One of the biggest challenges of social media is to prove its worth to those in the C-suite. My marketing department provided me with these seven reasons for using social media:1. “Look at the huge number of Facebook ‘likes’ or Twitter ‘followers.’ ”
Who cares if the majority of them aren’t only nonmembers, but are from a distant foreign country—like “Montana”? (And if you find yourself coming up short, just spring some cash loose and buy them through sites like get-likes.com).

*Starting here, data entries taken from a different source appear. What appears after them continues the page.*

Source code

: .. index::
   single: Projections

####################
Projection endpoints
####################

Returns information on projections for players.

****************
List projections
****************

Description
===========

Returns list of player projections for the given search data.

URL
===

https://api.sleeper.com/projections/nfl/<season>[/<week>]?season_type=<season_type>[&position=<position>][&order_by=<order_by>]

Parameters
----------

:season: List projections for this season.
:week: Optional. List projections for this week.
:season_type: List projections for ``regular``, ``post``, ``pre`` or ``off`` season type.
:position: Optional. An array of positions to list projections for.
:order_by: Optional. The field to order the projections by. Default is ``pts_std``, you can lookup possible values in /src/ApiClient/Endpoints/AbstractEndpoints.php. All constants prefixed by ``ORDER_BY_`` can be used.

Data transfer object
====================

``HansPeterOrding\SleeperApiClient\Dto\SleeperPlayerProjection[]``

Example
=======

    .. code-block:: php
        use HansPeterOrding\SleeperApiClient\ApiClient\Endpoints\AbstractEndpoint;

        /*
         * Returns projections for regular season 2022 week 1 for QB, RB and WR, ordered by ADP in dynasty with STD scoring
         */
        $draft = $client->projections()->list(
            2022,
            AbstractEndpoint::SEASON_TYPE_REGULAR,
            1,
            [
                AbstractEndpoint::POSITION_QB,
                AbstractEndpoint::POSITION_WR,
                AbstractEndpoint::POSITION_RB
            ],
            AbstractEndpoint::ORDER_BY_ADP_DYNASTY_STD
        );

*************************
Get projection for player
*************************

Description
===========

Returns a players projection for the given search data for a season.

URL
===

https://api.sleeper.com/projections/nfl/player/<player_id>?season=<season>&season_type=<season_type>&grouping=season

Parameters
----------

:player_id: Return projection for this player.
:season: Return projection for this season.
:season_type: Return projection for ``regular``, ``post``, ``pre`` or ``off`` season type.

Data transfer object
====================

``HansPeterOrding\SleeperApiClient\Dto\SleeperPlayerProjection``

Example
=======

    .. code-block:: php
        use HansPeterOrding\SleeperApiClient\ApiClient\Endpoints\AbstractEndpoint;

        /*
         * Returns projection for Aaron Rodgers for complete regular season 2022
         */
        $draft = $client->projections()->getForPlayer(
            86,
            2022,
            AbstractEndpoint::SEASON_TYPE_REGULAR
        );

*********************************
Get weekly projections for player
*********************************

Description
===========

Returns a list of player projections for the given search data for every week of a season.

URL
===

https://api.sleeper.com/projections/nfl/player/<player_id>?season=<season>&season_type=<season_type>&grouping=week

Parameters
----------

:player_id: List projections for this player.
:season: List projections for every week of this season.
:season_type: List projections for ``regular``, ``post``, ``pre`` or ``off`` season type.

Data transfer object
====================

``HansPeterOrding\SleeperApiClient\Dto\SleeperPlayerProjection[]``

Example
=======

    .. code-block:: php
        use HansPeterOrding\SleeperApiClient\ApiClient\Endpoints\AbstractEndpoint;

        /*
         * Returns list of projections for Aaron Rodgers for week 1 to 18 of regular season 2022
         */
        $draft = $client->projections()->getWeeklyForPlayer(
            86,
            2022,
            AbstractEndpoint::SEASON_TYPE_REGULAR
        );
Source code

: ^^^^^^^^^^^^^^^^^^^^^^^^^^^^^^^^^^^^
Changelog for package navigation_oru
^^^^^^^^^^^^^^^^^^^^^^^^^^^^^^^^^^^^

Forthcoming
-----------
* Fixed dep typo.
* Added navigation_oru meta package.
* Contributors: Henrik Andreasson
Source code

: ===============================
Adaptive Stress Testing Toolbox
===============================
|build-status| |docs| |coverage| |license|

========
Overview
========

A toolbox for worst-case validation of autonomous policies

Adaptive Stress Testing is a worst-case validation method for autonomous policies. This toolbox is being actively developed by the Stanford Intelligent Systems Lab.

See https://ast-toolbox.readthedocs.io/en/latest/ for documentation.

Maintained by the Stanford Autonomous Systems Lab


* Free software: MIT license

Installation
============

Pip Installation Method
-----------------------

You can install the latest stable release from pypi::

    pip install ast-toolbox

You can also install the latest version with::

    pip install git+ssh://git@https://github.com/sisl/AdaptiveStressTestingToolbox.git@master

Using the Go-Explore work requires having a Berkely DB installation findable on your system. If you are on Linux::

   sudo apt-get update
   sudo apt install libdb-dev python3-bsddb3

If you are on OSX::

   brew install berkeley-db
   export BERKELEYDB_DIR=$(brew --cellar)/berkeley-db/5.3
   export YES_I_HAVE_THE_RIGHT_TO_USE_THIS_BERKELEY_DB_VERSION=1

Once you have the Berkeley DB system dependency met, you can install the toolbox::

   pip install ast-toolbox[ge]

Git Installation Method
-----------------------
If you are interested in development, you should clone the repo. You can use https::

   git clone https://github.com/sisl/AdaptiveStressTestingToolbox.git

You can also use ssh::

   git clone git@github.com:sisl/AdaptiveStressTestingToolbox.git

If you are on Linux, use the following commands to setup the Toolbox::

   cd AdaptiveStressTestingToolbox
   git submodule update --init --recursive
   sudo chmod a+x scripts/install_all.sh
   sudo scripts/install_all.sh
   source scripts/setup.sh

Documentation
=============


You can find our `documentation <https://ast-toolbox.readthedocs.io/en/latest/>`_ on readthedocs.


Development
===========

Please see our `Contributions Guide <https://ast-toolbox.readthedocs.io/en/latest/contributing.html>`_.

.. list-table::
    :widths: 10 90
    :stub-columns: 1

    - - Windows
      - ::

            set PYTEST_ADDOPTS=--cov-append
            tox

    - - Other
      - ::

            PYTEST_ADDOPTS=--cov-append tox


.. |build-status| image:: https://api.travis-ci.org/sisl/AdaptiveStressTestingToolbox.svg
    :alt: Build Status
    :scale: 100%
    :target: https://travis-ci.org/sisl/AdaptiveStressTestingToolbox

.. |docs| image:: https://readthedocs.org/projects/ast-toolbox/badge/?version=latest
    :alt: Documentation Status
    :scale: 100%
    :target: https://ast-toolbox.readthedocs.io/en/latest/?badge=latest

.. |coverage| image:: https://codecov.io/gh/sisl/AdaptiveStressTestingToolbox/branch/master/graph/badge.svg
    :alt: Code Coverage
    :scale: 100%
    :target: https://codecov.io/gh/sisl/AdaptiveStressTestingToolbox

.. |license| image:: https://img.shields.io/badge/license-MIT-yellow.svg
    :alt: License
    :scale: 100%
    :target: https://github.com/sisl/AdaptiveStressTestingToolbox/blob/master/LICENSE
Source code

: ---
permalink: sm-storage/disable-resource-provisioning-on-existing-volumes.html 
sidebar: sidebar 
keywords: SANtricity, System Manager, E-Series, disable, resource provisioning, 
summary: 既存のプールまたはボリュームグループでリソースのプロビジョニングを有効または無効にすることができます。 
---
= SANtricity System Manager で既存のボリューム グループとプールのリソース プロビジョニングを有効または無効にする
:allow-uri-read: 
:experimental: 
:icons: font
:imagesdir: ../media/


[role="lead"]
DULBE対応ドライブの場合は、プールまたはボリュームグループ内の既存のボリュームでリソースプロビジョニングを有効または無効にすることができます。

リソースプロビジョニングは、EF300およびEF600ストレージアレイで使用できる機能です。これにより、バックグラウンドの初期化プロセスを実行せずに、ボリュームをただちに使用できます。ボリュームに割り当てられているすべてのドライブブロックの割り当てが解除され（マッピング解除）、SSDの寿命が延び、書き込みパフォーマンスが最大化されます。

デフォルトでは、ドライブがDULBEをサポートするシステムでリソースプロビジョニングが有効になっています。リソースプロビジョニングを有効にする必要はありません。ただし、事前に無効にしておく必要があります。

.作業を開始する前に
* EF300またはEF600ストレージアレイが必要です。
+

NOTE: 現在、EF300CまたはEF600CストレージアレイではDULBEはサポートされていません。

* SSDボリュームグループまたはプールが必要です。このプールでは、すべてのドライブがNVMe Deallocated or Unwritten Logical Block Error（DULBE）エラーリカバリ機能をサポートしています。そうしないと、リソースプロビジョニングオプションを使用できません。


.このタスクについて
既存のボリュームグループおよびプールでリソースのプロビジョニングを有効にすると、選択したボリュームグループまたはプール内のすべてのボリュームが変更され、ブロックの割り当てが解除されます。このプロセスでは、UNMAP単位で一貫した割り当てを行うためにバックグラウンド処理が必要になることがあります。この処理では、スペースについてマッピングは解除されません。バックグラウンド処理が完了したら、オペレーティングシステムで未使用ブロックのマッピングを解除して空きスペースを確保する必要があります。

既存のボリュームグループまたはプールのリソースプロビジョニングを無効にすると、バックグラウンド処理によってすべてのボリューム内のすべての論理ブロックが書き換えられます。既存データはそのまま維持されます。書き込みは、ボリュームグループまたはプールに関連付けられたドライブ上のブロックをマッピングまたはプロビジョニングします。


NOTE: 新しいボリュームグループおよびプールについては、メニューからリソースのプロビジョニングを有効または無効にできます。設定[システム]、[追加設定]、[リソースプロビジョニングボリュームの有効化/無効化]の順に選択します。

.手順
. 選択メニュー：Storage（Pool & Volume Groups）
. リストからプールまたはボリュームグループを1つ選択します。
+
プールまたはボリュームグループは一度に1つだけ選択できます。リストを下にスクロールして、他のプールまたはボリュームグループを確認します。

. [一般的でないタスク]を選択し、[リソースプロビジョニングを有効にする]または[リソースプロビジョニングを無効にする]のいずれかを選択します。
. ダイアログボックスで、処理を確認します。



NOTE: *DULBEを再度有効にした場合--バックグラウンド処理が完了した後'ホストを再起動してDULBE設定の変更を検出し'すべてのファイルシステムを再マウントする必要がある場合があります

2. “It’s YOUR voice.” When competing with the likes of CNN or TMZ, you need great, engaging con-tent—just not on your budget. In fact, many CEOs will insist that social media responsibilities be delegated to the youngest new-hire because, in their words, young people are the ones who can do it “economically,” and perhaps incoherently. Even worse: Some CEOs decide to do it themselves, which results in an experience as exciting as watching a tree grow its annual ring.